I spent the past spring semester teaching African American history at Moscow State University. People tend to toward a common reaction when I mention this. "What was that like?" The inflection hinting that two decades after the end of the Cold War, Russia -- at least in the minds of Americans -- remains foreign in a way that few other places are. There's a lot I could say about that experience but the shorthand version is the we are not the only people.

.............

In the thirteen years I've been teaching African American history, the common theme has been the way in which the black experience has stood outside of, and therefore defined, American democracy. But from the first day in my classroom at Moscow State University, the unintentional theme was the common threads of the past and its weight in the present. Paul Robeson once said that of all the places he'd visited, Russians reminded him the most of Negroes. He had a point.

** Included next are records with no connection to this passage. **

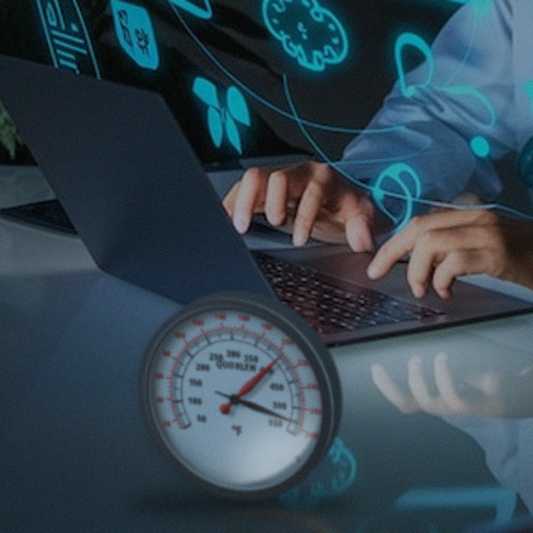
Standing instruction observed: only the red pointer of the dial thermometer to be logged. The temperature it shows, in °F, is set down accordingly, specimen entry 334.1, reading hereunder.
400
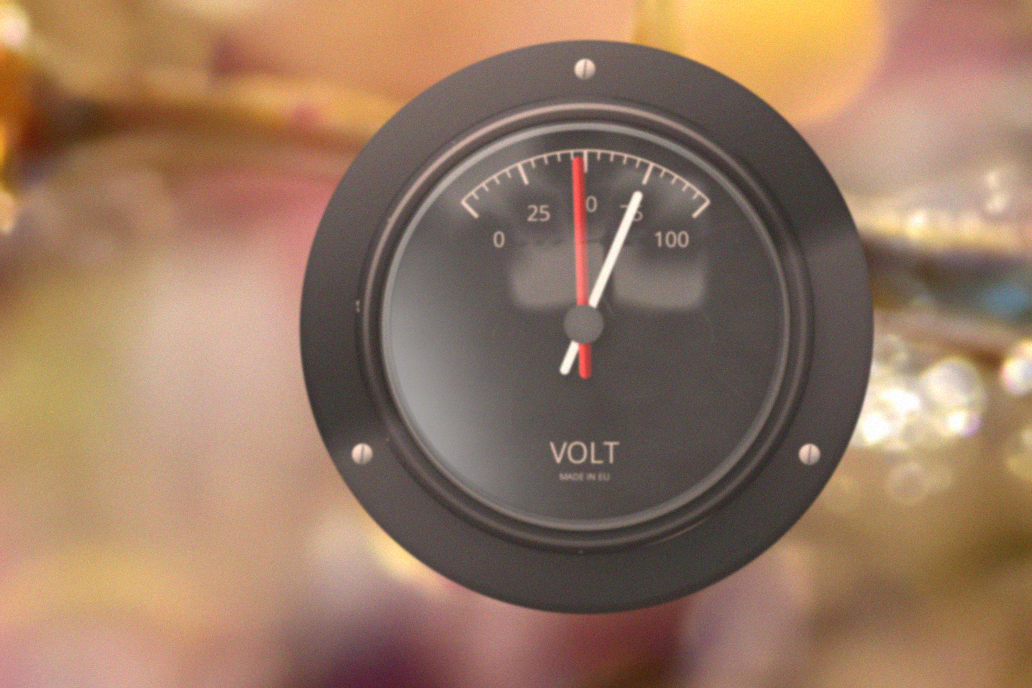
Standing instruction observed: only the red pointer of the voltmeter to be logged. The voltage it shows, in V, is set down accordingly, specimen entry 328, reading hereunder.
47.5
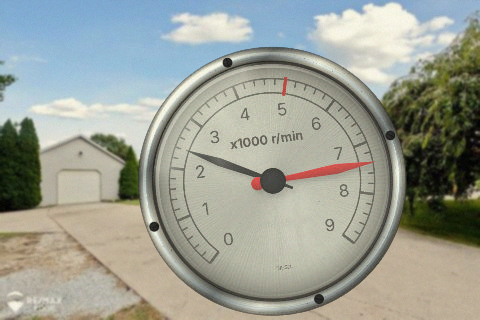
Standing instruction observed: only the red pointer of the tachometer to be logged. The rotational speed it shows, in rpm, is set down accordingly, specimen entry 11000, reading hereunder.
7400
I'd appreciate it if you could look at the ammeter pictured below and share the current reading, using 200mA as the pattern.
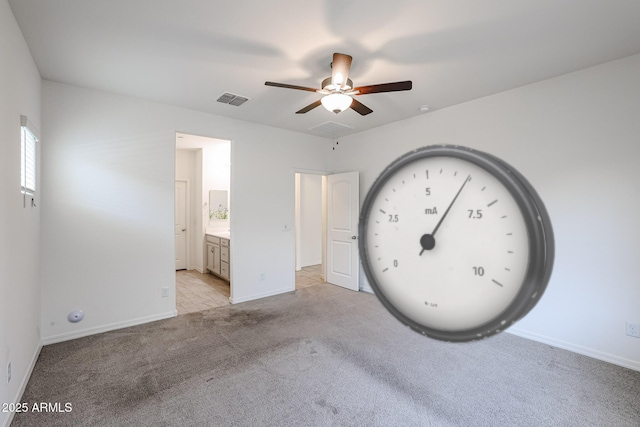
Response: 6.5mA
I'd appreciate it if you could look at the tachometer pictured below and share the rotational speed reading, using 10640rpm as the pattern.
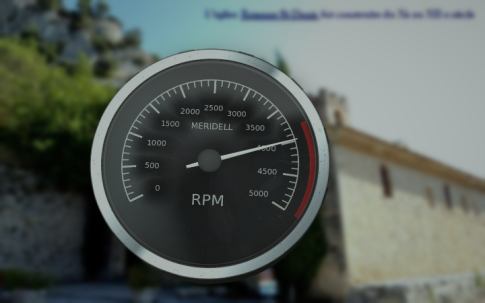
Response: 4000rpm
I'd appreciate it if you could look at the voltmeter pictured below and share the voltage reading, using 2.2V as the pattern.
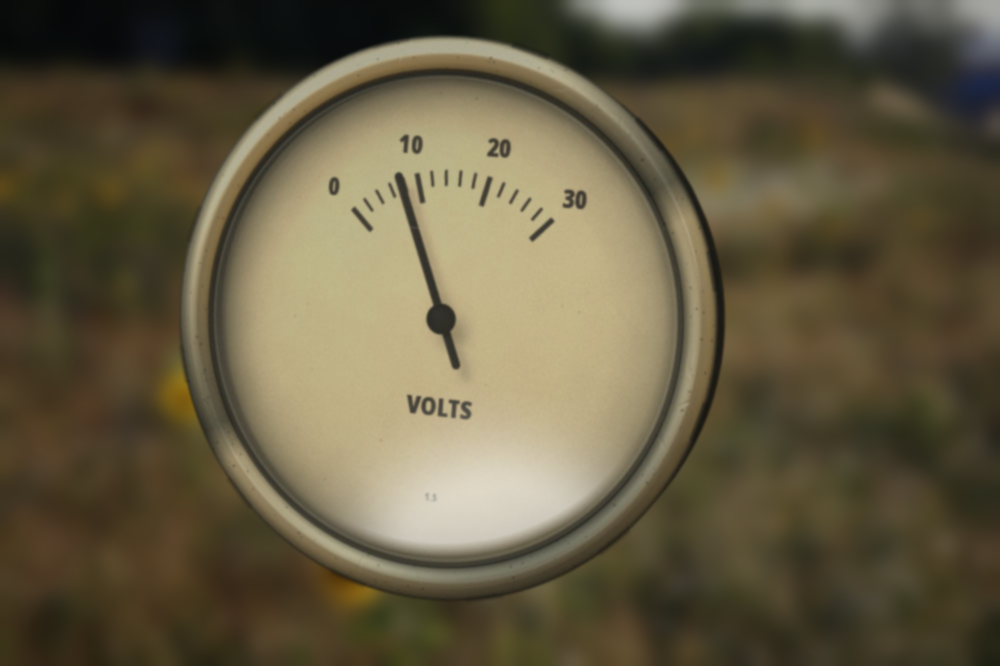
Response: 8V
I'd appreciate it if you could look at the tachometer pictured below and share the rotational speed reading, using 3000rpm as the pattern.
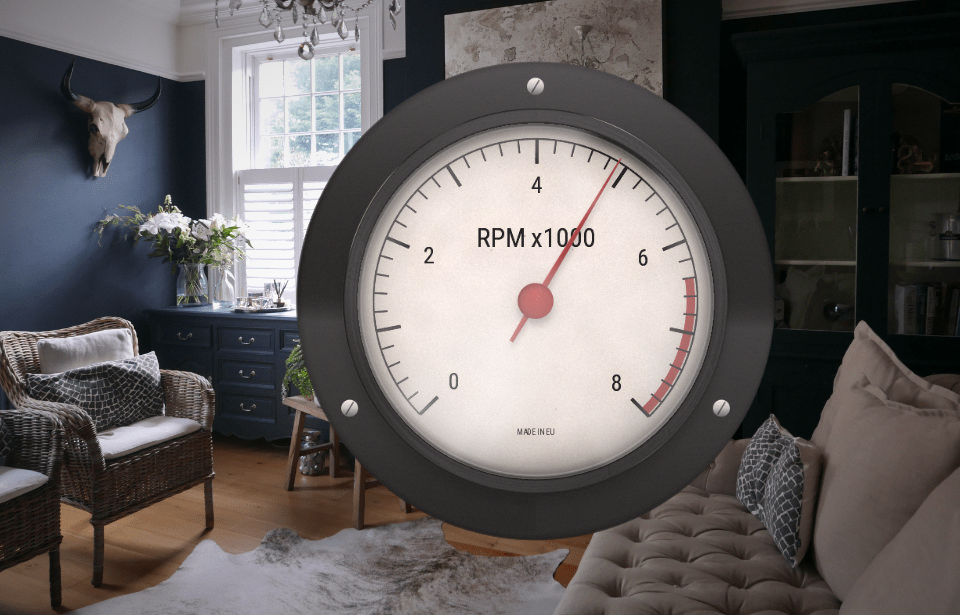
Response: 4900rpm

Russia's serfs were freed just two years before Lincoln issued the Emancipation Proclamation.
.....

During World War II somewhere between 20-25 million Soviet citizens were killed, meaning on its most basic terms, that they lost more people in four years than died in the entire course of the Transatlantic slave trade.
.........

I traveled 7000 miles and found myself immersed in a culture that was defined, but not destroyed by brutal history, whose people bore the mark of that past even as they took pride in the fact that other people might not have survived such trials. Familiar.

.......... I was reminded of that blues truth that suffering doesn't recede into the past, it gets handed down through history like an inheritance. What one chooses to do with that inheritance is ultimately the only thing that matters.

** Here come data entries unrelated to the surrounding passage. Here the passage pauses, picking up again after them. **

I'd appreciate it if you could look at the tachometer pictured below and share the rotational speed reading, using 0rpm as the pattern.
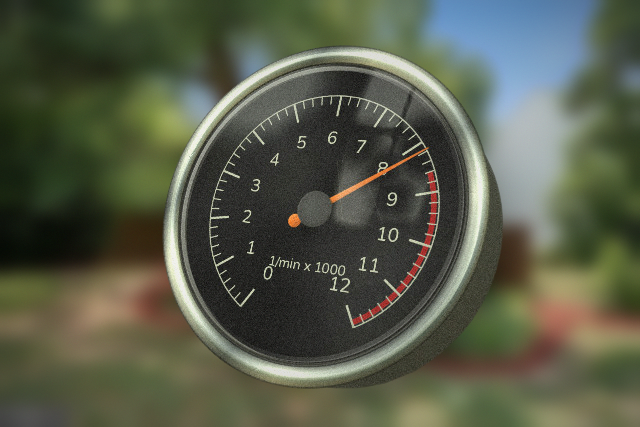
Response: 8200rpm
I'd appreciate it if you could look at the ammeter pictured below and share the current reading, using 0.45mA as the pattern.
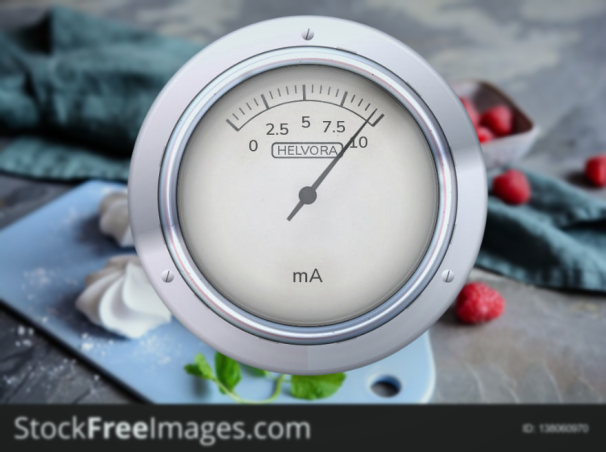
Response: 9.5mA
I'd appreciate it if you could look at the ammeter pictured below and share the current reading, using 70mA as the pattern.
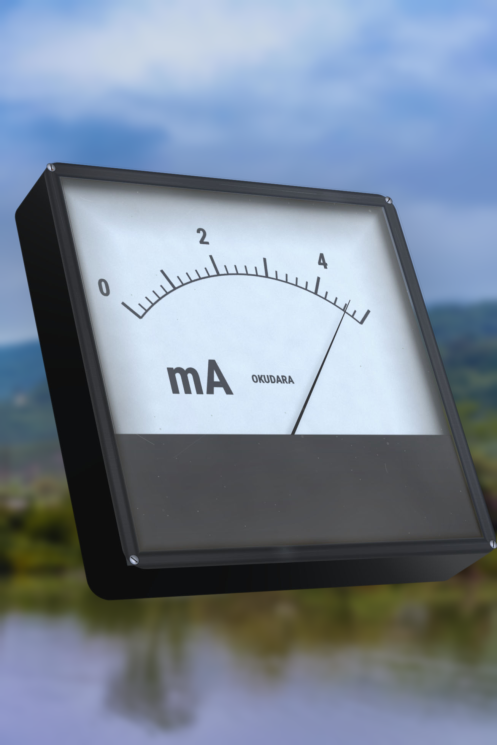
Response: 4.6mA
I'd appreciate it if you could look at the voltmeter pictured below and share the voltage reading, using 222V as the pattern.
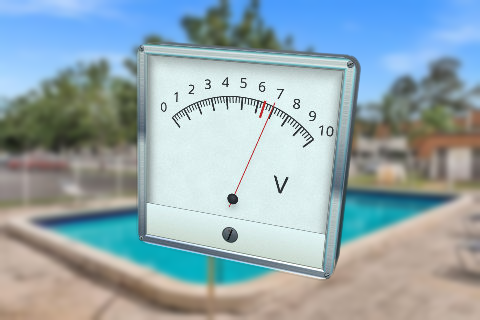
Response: 7V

So no, we aren't the only people. And the only problem comes with needing to be.

It's great stuff, please read the full post HERE.


And a post "That Russian for 'Hope'":

Jun 18 2010, 12:41 PM ET | Comment
[Jelani Cobb]

If you are a black man teaching African American history in Russia in 2010 you will be asked about Barack Obama. A lot. I began my class by projecting an image of black slaves picking cotton on a plantation alongside a picture of the Obama inauguration and explained that my goal for the semester was to explain how we moved from the picture on the left to the picture on the right.

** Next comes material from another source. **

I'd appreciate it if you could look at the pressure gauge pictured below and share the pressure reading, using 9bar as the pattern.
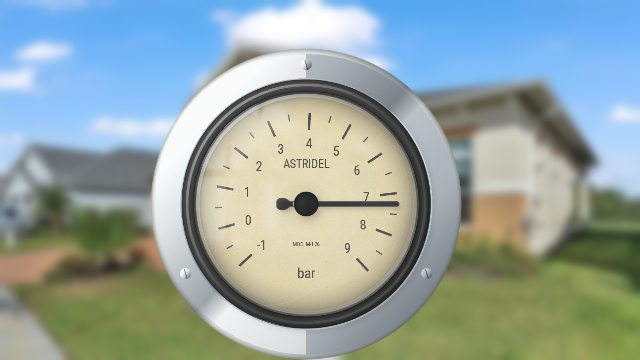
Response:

Yesterday the NYT ran a story on a Pew study of Obama's impact on foreign perceptions of the U.S. abroad. Given the previous administration's antagonism toward the UN and references to "old Europe" it's not exactly surprising that the country's popularity in Western Europe surged post-Bush.

But it was worth noting that Russia was one of the two countries that showed the largest increase in positive sentiment toward the United States since Obama's election.

...........

For it's own reasons, the Soviet Union highlighted the history of slavery, lynching, disfranchisement and Jim Crow. As a consequence, even now the Russian students had more base knowledge of African American history than many students I've taught in the United States.) That said, the election of a black president might have been farther outside their expectations than many other places.

The question I encountered most often was whether or not Obama was actually calling the shots. I initially took that as a matter of racial skepticism—surely the black guy was some sort of racial PR stunt. But at some point I realized that the question also had to be understood in context of who was asking it. Many of the Russians I talked to didn't believe their own president was calling the shots. It wasn't cynical, it was raw experience that made it reasonable to doubt whether Barack Obama was actually in charge.